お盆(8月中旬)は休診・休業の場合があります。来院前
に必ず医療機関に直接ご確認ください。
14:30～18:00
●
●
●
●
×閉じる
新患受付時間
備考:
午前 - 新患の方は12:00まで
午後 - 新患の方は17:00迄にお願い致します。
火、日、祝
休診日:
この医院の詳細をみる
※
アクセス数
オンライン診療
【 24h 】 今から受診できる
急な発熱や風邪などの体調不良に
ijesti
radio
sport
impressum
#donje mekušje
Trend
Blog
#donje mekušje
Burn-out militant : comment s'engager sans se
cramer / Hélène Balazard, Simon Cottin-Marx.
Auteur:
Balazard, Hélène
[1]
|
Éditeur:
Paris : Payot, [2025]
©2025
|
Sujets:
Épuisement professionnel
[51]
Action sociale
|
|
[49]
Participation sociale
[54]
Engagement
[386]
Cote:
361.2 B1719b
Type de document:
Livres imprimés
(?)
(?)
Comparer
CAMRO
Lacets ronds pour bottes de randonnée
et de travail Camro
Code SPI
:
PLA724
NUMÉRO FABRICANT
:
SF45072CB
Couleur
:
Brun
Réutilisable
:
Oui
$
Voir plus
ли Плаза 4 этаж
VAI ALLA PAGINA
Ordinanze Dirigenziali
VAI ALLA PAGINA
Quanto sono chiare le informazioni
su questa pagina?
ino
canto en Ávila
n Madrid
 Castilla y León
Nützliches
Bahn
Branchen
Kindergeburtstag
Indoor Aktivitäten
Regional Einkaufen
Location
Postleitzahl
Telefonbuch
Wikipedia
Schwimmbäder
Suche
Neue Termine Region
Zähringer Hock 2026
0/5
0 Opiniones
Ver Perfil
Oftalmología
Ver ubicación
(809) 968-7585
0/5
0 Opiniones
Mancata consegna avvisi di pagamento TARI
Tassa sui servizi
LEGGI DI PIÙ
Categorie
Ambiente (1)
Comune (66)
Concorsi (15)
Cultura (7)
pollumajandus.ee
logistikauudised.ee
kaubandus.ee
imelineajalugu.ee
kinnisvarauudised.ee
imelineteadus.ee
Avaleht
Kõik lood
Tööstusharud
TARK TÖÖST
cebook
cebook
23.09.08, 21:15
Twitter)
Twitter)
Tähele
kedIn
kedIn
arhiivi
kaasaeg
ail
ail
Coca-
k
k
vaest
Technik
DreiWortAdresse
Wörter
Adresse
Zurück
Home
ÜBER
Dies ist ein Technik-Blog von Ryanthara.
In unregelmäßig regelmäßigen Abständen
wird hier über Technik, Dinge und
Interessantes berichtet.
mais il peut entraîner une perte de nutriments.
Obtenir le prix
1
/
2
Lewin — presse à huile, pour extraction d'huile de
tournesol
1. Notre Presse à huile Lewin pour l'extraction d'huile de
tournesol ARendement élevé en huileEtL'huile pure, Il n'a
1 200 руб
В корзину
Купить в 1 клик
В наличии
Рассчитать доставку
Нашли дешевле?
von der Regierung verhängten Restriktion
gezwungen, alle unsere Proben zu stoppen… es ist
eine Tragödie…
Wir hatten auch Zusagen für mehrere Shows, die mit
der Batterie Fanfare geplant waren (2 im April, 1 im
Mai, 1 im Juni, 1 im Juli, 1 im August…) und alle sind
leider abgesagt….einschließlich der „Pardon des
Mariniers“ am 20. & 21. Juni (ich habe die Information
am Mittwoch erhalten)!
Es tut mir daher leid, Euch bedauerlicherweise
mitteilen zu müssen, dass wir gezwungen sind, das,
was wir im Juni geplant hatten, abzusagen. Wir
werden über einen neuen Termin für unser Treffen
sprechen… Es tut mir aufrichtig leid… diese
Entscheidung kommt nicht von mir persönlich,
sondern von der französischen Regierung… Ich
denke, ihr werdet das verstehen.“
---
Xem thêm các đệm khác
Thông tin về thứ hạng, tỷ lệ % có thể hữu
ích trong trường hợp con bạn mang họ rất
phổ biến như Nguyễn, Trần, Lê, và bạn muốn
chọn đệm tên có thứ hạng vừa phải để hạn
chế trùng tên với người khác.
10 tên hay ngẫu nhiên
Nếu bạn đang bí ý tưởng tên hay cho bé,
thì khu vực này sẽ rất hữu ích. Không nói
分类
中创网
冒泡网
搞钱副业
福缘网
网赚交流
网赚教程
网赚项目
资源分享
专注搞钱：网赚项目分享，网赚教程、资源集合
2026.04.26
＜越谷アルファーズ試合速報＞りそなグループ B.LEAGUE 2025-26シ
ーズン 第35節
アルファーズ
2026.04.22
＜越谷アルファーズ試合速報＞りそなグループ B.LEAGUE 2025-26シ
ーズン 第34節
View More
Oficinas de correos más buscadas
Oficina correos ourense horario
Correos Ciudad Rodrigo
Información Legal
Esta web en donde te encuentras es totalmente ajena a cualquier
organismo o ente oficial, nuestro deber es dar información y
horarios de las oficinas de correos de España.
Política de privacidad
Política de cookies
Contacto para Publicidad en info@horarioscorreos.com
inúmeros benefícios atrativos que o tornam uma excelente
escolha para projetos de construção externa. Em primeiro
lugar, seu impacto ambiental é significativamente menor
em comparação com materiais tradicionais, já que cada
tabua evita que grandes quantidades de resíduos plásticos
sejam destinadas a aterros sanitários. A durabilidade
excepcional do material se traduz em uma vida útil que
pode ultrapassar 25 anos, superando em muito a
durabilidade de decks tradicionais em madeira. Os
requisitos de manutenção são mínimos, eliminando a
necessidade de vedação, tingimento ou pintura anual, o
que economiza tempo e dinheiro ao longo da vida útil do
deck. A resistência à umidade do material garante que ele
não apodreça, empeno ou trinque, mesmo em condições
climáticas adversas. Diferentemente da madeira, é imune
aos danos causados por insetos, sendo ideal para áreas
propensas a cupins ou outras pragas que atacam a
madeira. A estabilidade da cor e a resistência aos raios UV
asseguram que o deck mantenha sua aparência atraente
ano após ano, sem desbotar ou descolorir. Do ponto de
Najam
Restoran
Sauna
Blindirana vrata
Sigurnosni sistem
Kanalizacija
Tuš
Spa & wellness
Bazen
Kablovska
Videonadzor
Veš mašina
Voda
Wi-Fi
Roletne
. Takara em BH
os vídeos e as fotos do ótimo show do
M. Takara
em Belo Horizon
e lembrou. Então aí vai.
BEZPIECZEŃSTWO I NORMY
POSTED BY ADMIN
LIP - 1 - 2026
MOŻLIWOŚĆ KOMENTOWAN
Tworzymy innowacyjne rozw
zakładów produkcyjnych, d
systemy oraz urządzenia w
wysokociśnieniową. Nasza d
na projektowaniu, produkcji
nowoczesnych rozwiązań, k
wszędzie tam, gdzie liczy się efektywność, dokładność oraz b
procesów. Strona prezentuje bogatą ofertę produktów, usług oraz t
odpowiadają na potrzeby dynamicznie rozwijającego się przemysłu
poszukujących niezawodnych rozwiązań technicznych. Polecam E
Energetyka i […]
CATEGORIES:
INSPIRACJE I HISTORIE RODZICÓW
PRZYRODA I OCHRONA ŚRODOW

--------------------------------

The whole listing, restated word for word, is the expected answer.

» **Answer to the exercise**
お盆(8月中旬)は休診・休業の場合があります。来院前
に必ず医療機関に直接ご確認ください。
14:30～18:00
●
●
●
●
×閉じる
新患受付時間
備考:
午前 - 新患の方は12:00まで
午後 - 新患の方は17:00迄にお願い致します。
火、日、祝
休診日:
この医院の詳細をみる
※
アクセス数
オンライン診療
【 24h 】 今から受診できる
急な発熱や風邪などの体調不良に
ijesti
radio
sport
impressum
#donje mekušje
Trend
Blog
#donje mekušje
Burn-out militant : comment s'engager sans se
cramer / Hélène Balazard, Simon Cottin-Marx.
Auteur:
Balazard, Hélène
[1]
|
Éditeur:
Paris : Payot, [2025]
©2025
|
Sujets:
Épuisement professionnel
[51]
Action sociale
|
|
[49]
Participation sociale
[54]
Engagement
[386]
Cote:
361.2 B1719b
Type de document:
Livres imprimés
(?)
(?)
Comparer
CAMRO
Lacets ronds pour bottes de randonnée
et de travail Camro
Code SPI
:
PLA724
NUMÉRO FABRICANT
:
SF45072CB
Couleur
:
Brun
Réutilisable
:
Oui
$
Voir plus
ли Плаза 4 этаж
VAI ALLA PAGINA
Ordinanze Dirigenziali
VAI ALLA PAGINA
Quanto sono chiare le informazioni
su questa pagina?
ino
canto en Ávila
n Madrid
 Castilla y León
Nützliches
Bahn
Branchen
Kindergeburtstag
Indoor Aktivitäten
Regional Einkaufen
Location
Postleitzahl
Telefonbuch
Wikipedia
Schwimmbäder
Suche
Neue Termine Region
Zähringer Hock 2026
0/5
0 Opiniones
Ver Perfil
Oftalmología
Ver ubicación
(809) 968-7585
0/5
0 Opiniones
Mancata consegna avvisi di pagamento TARI
Tassa sui servizi
LEGGI DI PIÙ
Categorie
Ambiente (1)
Comune (66)
Concorsi (15)
Cultura (7)
pollumajandus.ee
logistikauudised.ee
kaubandus.ee
imelineajalugu.ee
kinnisvarauudised.ee
imelineteadus.ee
Avaleht
Kõik lood
Tööstusharud
TARK TÖÖST
cebook
cebook
23.09.08, 21:15
Twitter)
Twitter)
Tähele
kedIn
kedIn
arhiivi
kaasaeg
ail
ail
Coca-
k
k
vaest
Technik
DreiWortAdresse
Wörter
Adresse
Zurück
Home
ÜBER
Dies ist ein Technik-Blog von Ryanthara.
In unregelmäßig regelmäßigen Abständen
wird hier über Technik, Dinge und
Interessantes berichtet.
mais il peut entraîner une perte de nutriments.
Obtenir le prix
1
/
2
Lewin — presse à huile, pour extraction d'huile de
tournesol
1. Notre Presse à huile Lewin pour l'extraction d'huile de
tournesol ARendement élevé en huileEtL'huile pure, Il n'a
1 200 руб
В корзину
Купить в 1 клик
В наличии
Рассчитать доставку
Нашли дешевле?
von der Regierung verhängten Restriktion
gezwungen, alle unsere Proben zu stoppen… es ist
eine Tragödie…
Wir hatten auch Zusagen für mehrere Shows, die mit
der Batterie Fanfare geplant waren (2 im April, 1 im
Mai, 1 im Juni, 1 im Juli, 1 im August…) und alle sind
leider abgesagt….einschließlich der „Pardon des
Mariniers“ am 20. & 21. Juni (ich habe die Information
am Mittwoch erhalten)!
Es tut mir daher leid, Euch bedauerlicherweise
mitteilen zu müssen, dass wir gezwungen sind, das,
was wir im Juni geplant hatten, abzusagen. Wir
werden über einen neuen Termin für unser Treffen
sprechen… Es tut mir aufrichtig leid… diese
Entscheidung kommt nicht von mir persönlich,
sondern von der französischen Regierung… Ich
denke, ihr werdet das verstehen.“
---
Xem thêm các đệm khác
Thông tin về thứ hạng, tỷ lệ % có thể hữu
ích trong trường hợp con bạn mang họ rất
phổ biến như Nguyễn, Trần, Lê, và bạn muốn
chọn đệm tên có thứ hạng vừa phải để hạn
chế trùng tên với người khác.
10 tên hay ngẫu nhiên
Nếu bạn đang bí ý tưởng tên hay cho bé,
thì khu vực này sẽ rất hữu ích. Không nói
分类
中创网
冒泡网
搞钱副业
福缘网
网赚交流
网赚教程
网赚项目
资源分享
专注搞钱：网赚项目分享，网赚教程、资源集合
2026.04.26
＜越谷アルファーズ試合速報＞りそなグループ B.LEAGUE 2025-26シ
ーズン 第35節
アルファーズ
2026.04.22
＜越谷アルファーズ試合速報＞りそなグループ B.LEAGUE 2025-26シ
ーズン 第34節
View More
Oficinas de correos más buscadas
Oficina correos ourense horario
Correos Ciudad Rodrigo
Información Legal
Esta web en donde te encuentras es totalmente ajena a cualquier
organismo o ente oficial, nuestro deber es dar información y
horarios de las oficinas de correos de España.
Política de privacidad
Política de cookies
Contacto para Publicidad en info@horarioscorreos.com
inúmeros benefícios atrativos que o tornam uma excelente
escolha para projetos de construção externa. Em primeiro
lugar, seu impacto ambiental é significativamente menor
em comparação com materiais tradicionais, já que cada
tabua evita que grandes quantidades de resíduos plásticos
sejam destinadas a aterros sanitários. A durabilidade
excepcional do material se traduz em uma vida útil que
pode ultrapassar 25 anos, superando em muito a
durabilidade de decks tradicionais em madeira. Os
requisitos de manutenção são mínimos, eliminando a
necessidade de vedação, tingimento ou pintura anual, o
que economiza tempo e dinheiro ao longo da vida útil do
deck. A resistência à umidade do material garante que ele
não apodreça, empeno ou trinque, mesmo em condições
climáticas adversas. Diferentemente da madeira, é imune
aos danos causados por insetos, sendo ideal para áreas
propensas a cupins ou outras pragas que atacam a
madeira. A estabilidade da cor e a resistência aos raios UV
asseguram que o deck mantenha sua aparência atraente
ano após ano, sem desbotar ou descolorir. Do ponto de
Najam
Restoran
Sauna
Blindirana vrata
Sigurnosni sistem
Kanalizacija
Tuš
Spa & wellness
Bazen
Kablovska
Videonadzor
Veš mašina
Voda
Wi-Fi
Roletne
. Takara em BH
os vídeos e as fotos do ótimo show do
M. Takara
em Belo Horizon
e lembrou. Então aí vai.
BEZPIECZEŃSTWO I NORMY
POSTED BY ADMIN
LIP - 1 - 2026
MOŻLIWOŚĆ KOMENTOWAN
Tworzymy innowacyjne rozw
zakładów produkcyjnych, d
systemy oraz urządzenia w
wysokociśnieniową. Nasza d
na projektowaniu, produkcji
nowoczesnych rozwiązań, k
wszędzie tam, gdzie liczy się efektywność, dokładność oraz b
procesów. Strona prezentuje bogatą ofertę produktów, usług oraz t
odpowiadają na potrzeby dynamicznie rozwijającego się przemysłu
poszukujących niezawodnych rozwiązań technicznych. Polecam E
Energetyka i […]
CATEGORIES:
INSPIRACJE I HISTORIE RODZICÓW
PRZYRODA I OCHRONA ŚRODOW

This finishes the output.